1,447 reviews226 followers
July 24, 2007
LINGUISTICS ACROSS HISTORICAL AND GEOGRAPHICAL BOUNDARIES is a 1986 festschrift compiled in honour of Jacek Fisiak on the occasion of his 50th birthday. This is a massive two-volume work, the papers within which cover many different facets of linguistics. As my discipline is comparative Indo-European linguistics, it was the papers in this part of the field that I was most interested in.

I think the most striking paper is Roger Lass' "Words without etyma: Germanic 'tooth'", which shows a major limitation of the comparative method and deflates any enthusiasm that secure etyma can be had for any given word in a daughter language. Witold Manczak's "Germanic and other Indo-European languages" presents a curious method for deciding which daughter languages Germanic is most closely related too by comparing the amount of cognates in a given text, the OCS Slavonic gospels and Wulfila's Gothic translation of the Bible, for instance.

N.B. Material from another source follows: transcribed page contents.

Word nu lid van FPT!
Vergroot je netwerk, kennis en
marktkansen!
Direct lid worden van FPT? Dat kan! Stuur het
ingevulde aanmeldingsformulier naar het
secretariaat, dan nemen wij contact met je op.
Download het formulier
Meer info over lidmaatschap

That the collection comes from the 1980s is clear in its obligatory inclusion of a paper on glottalic theory, Winfred Lehmann's "Reflexes of PIE d < t'". Fans of syntax will be interested in Dorothy Disterheft's "Consecutives and serials in Indo-European", which collects data from the rather non-obvious pairing of Old Irish and Hittite. An interesting call for sanity comes with Lyle Campbell's "Cautions about loan words and sound correspondences", where we are urged to remember that languages need neither be very different (many Mayan languages are not) nor very similar (Latin "duo" and Armenian "erk" are non-obvious cognates, but cognates they are) to be related. If any of these papers sound interesting, this collection is worth checking out.